これは、もちろん磐城高箸が「新しい東北」復興ビジネスコンテストで大賞を取った情報に触発されたのだが、最近、私の周りで割り箸の話題がそれなりに持ち上がるのよ。
考えてみれば、これまで国産割り箸の復活を「量」で考えがちだった。わずか2~3%に落ちたシェアを取り戻すためには、国産割り箸の生産量を増やさなくてはならない、牛丼やラーメンなどのファストフード業界に割り箸を再び……と。
だが、量にこだわって失敗するのは、すでに林業界全体で見てきたことである。
牛丼用に国産割り箸を1膳1円以下でつくる方法を模索するのは、いわばバイオマス発電を普及させて何がなんでも国産材の捌け口を求めたり、木材自給率を上げることを願うようなものではないか。自給率の数字を見て上がったことを喜んでも、現場の人々は誰も笑っていないのではないか。。。。(笑っているのは、デスクのパソコンで数字を眺めている○○な人々だけだ……。)
「林業栄えて、山村滅ぶ」とかつて言っていた。が、今や数字上がって林業も山村も滅びかねない。
国産割り箸の復活を願うなら、まず質だろう。加工精度やデザインにこだわり、つくる思いを伝えて「割り箸っていいなあ」と消費者に感じてもらう。それが木はいいなあ、国産はいいなあ、までつながって初めて割り箸の良さに気づく。プラスチック箸の無粋さに気づく。そして木のある森を、木を生産する林業を、そして山村の社会に眼を向けられる。その時、初めて生産業者まで笑えるのだ。
そう気づいたとき、磐城高箸の高級路線は、最先端を進んでいるのではないか、と思い至ったのである。
……来月に、Yahoo!ニュース個人の執筆者のカンファレンスが開かれる。

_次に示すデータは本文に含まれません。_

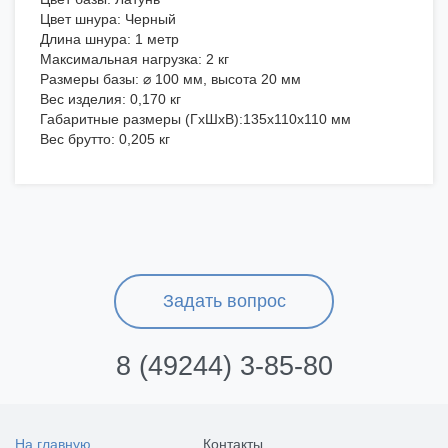
Цвет шнура: Черный
Длина шнура: 1 метр
Максимальная нагрузка: 2 кг
Размеры базы: ⌀ 100 мм, высота 20 мм
Вес изделия: 0,170 кг
Габаритные размеры (ГхШхВ):135х110х110 мм
Вес брутто: 0,205 кг
Задать вопрос
8 (49244) 3-85-80
На главную
Контакты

私はミーハーに有名人と会えるかなあ、ぐらいに感じていたが、小さくても光るもの、時代の先端にあるものに見つけていく記事を執筆する思いを持って参加しよう。
元禄、利休、天削げ・・どれも日本ならではの伝統木工芸術ではないでしょうか!木材屋はとかくm3@いくらという値決めに走りがちですが、割箸1本のm3@って魅力だと思いますがねぇ。どんどん使ってほしいものです。プラ箸は不衛生です!やめましょう!
投稿: とも | 2014/11/25 16:55
はじめまして。
はし藤本店の中田と申します。
田中さんのブログと本を数冊拝見させていただきました。
弊社も割箸屋として、日本の山林と日本の割箸文化を守る活動をしていこうと、8月から活動しはじめました。
山も林業も、割箸に携わる者として守っていかなきゃならないと、改めて思いました!
投稿: はし藤本店中田 | 2014/11/26 15:16
ありがとうございます。
割り箸は、単純なように見えて10以上の工程を経てつくられる工芸品です。付加価値も高いのです。
割り箸屋さんも、消費者も、ほんの少し意識を変えれば、日本の割り箸文化は守れると信じます。